On a suggestion from
@TheMonkey lets get a philosophy & religion thread going. The goal of this thread will be a home for cordial, respectful and rigorous discussion of the former.
To get things started, what philosophic or religious ideas, authors or theories resonate with you?
Thanks for making space for this. I’m not a theologian nor a serious student of philosophy, so I am here to learn from others and gain from our shared and differing perspectives.
I was a pastor’s kid growing up in rural Oklahoma, so my roots are from an evangelical upbringing. We followed the Kenneth Copeland style pentecostal “word of faith” movement. Some similarity to Polds because they spoke in tongues, but less restrictive and more about the prosperity gospel. I left that in the mid-90s for a more contemporary Christianity.

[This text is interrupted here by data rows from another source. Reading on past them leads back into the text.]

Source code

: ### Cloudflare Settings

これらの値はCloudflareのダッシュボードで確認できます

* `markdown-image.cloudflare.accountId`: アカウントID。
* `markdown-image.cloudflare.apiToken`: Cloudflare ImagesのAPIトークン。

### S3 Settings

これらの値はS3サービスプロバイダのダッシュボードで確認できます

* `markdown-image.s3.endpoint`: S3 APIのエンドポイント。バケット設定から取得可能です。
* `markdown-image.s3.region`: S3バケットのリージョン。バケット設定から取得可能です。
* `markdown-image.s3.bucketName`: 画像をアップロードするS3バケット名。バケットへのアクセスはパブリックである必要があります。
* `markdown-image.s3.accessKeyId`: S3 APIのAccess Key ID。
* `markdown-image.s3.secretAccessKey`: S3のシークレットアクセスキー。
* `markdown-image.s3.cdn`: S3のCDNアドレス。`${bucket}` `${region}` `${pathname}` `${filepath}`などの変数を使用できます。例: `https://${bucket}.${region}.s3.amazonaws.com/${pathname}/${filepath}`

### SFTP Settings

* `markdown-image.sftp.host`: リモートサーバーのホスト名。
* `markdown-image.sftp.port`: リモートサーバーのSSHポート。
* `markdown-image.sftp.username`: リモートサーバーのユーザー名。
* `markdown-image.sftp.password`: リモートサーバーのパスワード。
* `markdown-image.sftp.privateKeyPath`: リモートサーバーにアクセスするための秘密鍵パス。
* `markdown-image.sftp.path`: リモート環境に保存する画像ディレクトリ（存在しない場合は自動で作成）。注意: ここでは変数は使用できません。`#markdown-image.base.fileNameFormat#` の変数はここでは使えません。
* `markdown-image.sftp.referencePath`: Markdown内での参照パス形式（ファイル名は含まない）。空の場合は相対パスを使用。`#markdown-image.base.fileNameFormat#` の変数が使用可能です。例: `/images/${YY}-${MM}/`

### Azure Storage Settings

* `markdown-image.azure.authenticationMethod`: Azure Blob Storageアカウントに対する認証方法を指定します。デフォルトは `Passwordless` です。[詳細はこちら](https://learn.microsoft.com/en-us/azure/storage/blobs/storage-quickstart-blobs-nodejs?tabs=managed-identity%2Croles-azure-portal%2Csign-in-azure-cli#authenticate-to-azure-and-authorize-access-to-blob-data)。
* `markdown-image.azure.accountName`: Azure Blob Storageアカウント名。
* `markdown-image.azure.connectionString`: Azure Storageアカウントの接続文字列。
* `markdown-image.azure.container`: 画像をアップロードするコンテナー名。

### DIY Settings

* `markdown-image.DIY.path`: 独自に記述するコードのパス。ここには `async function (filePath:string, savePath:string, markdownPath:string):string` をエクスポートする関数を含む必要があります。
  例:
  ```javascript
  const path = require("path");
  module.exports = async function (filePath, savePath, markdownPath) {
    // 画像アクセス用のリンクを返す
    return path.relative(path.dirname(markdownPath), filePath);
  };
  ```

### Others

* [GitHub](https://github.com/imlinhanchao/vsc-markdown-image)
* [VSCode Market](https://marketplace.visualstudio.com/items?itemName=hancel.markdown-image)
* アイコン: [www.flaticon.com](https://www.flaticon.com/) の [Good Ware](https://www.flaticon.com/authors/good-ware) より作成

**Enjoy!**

The last 20 years or so, I have been deconstructing my faith and recently building it back. As one of my spiritual heroes, Richard Rohr says, you spend the first half of your life building the container. Then the second half, you fill it up. In other words, I realized I was empty.
Along the way, I began to frame Jesus and Christianity differently. I realized Jesus—if he existed—came around at the ideal moment in history. It was the transition from tribalism to civilization under the Roman Empire.
Up to this point, Judaism was all about tribal survival. Their laws emphasized keeping their people and their culture intact. What you eat, how you clean, who you marry and have sex with, etc. can determine if you live or die and how you propagate people. Also, there were countless other tribes ready to dominate, kill, and/or assimilate your tribe at any moment. So, you had to fight and kill in order to ensure your people had resources and would survive. This is why the God of the Old Testament seems so violent.
All of this was about to change.
Jesus's teachings were about the “abundant life.” It was no longer about taking from others so you could live. We all can live together. But we need to love and forgive in order to do so. It’s no longer about preserving a tribe. It’s about loving your enemy, because that is the only way to break the cycle of violence. It’s not about sustaining the rule of patriarchy and a holy lineage. It’s about no longer seeing a race, gender, or social class as being better than others.
I also came across the teachings of a French philosopher and historian, Rene Girard. One of his principles is called the Scapegoat Mechanism. He believed that every ancient society had to use this to survive. Basically, violence would begin to build in a society. Eventually, it would create instability and threaten their ability to survive as a group. The leaders would choose someone—usually a peasant, diseased person, or foreign wanderer—as a scapegoat. They would claim this person was the cause of all the violence and calamity. Everyone would turn against the scapegoat, who would be punished. Sometimes exiled or killed. This would unify the people until violence builds back up again. Then the cycle repeats.
Girard believed Jesus was the perfect scapegoat. At the same time, his story is the first one told from the perspective of the scapegoat. He is seen as innocent and not the reason for the calamity. But he becomes a willing scapegoat. Voluntarily sacrificing himself so the people can finally live in peace. Forever, if they accept his gift. But if they reject him and decide they don’t need his sacrifice, then they choose selfishness and violence with one another. And the cycle continues.
So, I see Christianity as a form of placebo. But it is one that works if we accept it. It is a story that can help us reset our society when things go astray. It gives us a way to view life and principles for living it. But many have distorted it into a magic fairy tale that gives them assurance, control, and privilege. They use it to create winners and losers, insiders and outsiders, us vs them. They miss the point and accomplish the opposite of what Jesus set out to do.